Shayara Bano v UOI, WP (C) 118/2016


On 22nd August 2017, the 5 Judge Bench of the Supreme Court
pronounced its decision in the Triple Talaq Case, declaring that the
practice of instantaneous triple talaq [Talaq-ul-biddat] was
unconstitutional. The Bench observed that the fundamental right to
equality guaranteed under Article 14 of the Constitution, manifested
within its fold, equality of status. Gender equality, gender equity and
gender justice are values intrinsically entwined in the guarantee of
equality, under Article 14. The conferment of a social status based on
patriarchal values, or a social status based on the mercy of the men-
folk is absolutely incompatible with the letter and spirit of Articles 14
and 15 of the Constitution.
Indian Young Lawyers’ Association v. State of Kerala, WP (C)
373/2006
By a majority of 4:1, the Supreme Court declared unconstitutional
the Sabarimala Temple’s custom of prohibiting women in their
‘menstruating years’ from entering the temple premises. Several
review petitions were filed in response to the judgment, some of
which are still pending in the Supreme Court for final review.

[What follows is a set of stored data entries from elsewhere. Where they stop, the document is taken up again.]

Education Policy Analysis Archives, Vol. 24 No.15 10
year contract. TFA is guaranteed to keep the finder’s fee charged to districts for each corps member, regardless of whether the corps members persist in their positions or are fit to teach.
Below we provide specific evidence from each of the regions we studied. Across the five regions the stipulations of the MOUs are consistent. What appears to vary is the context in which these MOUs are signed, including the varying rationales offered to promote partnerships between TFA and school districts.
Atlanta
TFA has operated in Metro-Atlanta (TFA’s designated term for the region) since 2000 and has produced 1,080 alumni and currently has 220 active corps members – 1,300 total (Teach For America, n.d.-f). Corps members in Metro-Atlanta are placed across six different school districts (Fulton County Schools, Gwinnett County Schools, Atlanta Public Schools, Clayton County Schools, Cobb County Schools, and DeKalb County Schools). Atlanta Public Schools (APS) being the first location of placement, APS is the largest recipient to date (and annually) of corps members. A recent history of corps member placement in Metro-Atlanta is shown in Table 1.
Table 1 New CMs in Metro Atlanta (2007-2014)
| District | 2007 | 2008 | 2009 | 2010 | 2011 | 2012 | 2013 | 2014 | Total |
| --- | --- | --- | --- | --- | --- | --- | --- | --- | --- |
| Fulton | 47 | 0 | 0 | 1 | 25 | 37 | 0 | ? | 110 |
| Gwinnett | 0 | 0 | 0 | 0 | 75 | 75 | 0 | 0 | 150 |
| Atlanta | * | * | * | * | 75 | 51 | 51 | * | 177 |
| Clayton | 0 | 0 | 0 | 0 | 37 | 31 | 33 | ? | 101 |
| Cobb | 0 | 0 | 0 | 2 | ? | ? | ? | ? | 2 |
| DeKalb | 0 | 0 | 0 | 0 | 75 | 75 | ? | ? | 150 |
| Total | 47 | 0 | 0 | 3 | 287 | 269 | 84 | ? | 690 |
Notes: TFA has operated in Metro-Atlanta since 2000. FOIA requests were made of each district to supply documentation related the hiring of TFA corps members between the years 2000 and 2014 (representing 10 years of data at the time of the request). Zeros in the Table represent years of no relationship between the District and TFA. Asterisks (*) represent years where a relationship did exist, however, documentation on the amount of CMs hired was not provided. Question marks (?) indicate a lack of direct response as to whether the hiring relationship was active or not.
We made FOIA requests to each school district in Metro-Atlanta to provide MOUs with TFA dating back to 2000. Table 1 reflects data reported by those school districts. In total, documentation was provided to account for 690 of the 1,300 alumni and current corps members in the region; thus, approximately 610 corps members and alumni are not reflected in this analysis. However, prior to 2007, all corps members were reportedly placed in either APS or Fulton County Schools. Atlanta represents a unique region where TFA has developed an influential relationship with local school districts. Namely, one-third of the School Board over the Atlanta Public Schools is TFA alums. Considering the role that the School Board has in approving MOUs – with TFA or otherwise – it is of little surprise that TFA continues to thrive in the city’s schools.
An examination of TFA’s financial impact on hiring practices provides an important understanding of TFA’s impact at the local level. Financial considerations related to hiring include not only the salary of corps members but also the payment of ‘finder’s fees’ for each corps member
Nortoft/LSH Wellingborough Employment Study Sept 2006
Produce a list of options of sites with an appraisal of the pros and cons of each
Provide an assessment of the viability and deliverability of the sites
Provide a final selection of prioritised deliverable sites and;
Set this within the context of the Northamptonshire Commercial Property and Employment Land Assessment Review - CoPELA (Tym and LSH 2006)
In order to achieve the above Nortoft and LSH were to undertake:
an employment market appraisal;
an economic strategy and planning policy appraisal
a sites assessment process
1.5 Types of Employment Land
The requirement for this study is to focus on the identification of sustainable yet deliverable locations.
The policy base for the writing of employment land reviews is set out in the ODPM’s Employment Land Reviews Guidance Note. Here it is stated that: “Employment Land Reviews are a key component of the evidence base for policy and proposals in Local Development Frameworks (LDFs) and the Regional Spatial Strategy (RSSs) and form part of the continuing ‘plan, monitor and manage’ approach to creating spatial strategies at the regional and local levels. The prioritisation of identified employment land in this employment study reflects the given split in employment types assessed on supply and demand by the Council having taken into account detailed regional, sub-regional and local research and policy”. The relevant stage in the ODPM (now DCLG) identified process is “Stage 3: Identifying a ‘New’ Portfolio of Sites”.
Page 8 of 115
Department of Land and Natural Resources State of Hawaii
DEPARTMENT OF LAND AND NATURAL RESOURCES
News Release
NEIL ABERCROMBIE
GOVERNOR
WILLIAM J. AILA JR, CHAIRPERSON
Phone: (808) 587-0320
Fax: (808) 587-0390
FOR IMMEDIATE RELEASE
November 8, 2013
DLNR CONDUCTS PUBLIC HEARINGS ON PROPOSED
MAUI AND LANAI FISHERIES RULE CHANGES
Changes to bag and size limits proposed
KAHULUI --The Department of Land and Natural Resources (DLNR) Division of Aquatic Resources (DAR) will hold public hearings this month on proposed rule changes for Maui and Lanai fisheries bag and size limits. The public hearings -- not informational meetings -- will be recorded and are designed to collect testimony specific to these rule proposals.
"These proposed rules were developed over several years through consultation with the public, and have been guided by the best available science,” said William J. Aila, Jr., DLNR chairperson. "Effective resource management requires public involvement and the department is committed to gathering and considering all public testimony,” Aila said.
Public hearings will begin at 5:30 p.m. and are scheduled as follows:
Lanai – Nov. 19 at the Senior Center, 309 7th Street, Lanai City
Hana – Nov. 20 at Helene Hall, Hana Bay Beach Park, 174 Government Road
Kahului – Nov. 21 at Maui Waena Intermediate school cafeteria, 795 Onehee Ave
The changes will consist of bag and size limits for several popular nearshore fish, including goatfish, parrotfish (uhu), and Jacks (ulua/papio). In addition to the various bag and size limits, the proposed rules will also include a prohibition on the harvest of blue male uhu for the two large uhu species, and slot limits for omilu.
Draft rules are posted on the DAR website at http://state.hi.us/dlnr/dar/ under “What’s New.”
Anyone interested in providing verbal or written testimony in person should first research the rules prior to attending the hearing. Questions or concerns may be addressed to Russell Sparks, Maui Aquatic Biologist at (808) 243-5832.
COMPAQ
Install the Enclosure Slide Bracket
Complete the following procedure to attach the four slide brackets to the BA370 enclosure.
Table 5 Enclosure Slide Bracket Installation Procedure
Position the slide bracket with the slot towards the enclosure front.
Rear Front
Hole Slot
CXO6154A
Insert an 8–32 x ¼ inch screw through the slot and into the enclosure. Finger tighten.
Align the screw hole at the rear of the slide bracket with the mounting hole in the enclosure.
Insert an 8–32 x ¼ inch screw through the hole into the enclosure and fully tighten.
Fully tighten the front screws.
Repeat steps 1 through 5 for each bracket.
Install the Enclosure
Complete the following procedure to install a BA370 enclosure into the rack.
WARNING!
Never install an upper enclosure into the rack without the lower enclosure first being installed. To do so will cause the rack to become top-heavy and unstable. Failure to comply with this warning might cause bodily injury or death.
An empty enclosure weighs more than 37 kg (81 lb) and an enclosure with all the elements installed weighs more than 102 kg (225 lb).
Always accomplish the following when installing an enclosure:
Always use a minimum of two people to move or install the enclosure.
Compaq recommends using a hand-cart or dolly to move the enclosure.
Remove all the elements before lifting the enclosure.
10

Navtej Singh Jauhar v UOI, WP (C) 572/2016


A five-judge Bench of the Supreme Court unanimously struck down
Section 377 of the Indian Penal Code, to the extent that it
criminalized same-sex relations between consenting adults. LGBT
individuals are now legally allowed to engage in consensual
intercourse. The above segment of Section 377 of IPC was held to be
violative of right to equality which equally applied to same sex
couples.

Joseph Shine v UOI, 2018 SCC OnLine SC 1676


A five-judge Bench unanimously struck down Section 497 of the
Indian Penal Code (IPC), thereby decriminalizing adultery. It struck
down Section 497 IPC on the grounds that it violates Articles 14, 15
and 21 of the Constitution. The Bench held that the section is an
archaic and paternalistic law, which infringes upon a woman’s
autonomy and dignity. The Bench also read down Section 198 of the
Code of Criminal Procedure Code (CrPC). 198(2) CrPC specifies that
only a husband can file charges for offences under Section 497. In
this process, the bench overruled its judgments in Sowmithri Vishnu,
Vishnu Revathi, and Y Abdul Aziz. These judgments had upheld
Section 497 as constitutionally valid.
This way, over the years, various courts of the country have been
shaping the jurisprudence of Article 14 of the Constitution of India.